VER VENDO
(Otto Lara Rezende)
De tento ver, a gente banaliza o olhar – vê... não vendo.
Experimente ver, pela primeira vez, o que você vê todo dia, sem ver.
Parece fácil, mas não é: o que nos cerca, o que nos é familiar, já não desperta curiosidade.
O campo visual da nossa retina é como um vazio.
Você sai todo dia, por exemplo, pela mesma porta.
Se alguém lhe perguntar o que você vê no caminho, você não sabe.
De tanto ver, você banaliza o olhar. Sei de um profissional que passou 32 anos a fio pelo mesmo hall do prédio do seu escritório.
Lá estava sempre, pontualíssimo, o porteiro. Dava-lhe bom dia e, ás vezes, lhe passava um recado ou uma correspondência.
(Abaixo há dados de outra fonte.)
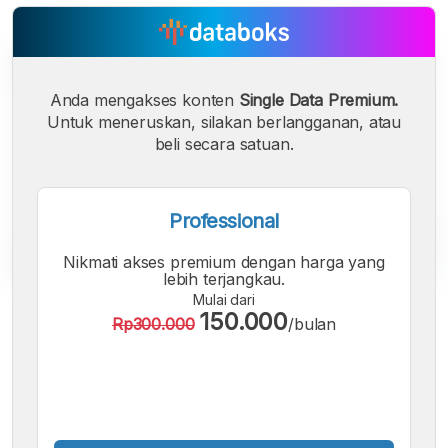
Anda mengakses konten
Single Data Premium.
Untuk meneruskan, silakan berlangganan, atau
beli secara satuan.
Professional
Nikmati akses premium dengan harga yang
lebih terjangkau.
Mulai dari
A
A
A
150.000
Rp300.000
/bulan
Font
Font
Font
Kecil
Sedang
Besar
Um dia o porteiro faleceu. Como era ele?Sua cara?Sua voz?
Como se vestia? Não fazia a mínima idéia.
Em 32 anos nunca conseguiu vê-lo.
Para ser notado o porteiro teve que morrer.
Se, um dia, em seu lugar estivesse uma girafa cumprindo o rito,
Pode ser, também, que ninguém desse por sua ausência.
O hábito suja os olhos e baixa a voltagem. Mas há sempre
o que ver: gente, coisa, bichos. E vemos? Não, não vemos.
Uma criança vê o que um adulto não vê. Tem olhos atentos e limpos
Para o espetáculo do mundo. O poeta é capaz de ver pela primeira
Vez, o que, de tão visto, ninguém vê. Há pai que raramente vê o próprio
Filho. Marido que nunca viu a própria mulher.
Nossos olhos se gastam no dia a dia, opacos.
... É por aí que se instala no coração o monstro da indiferença.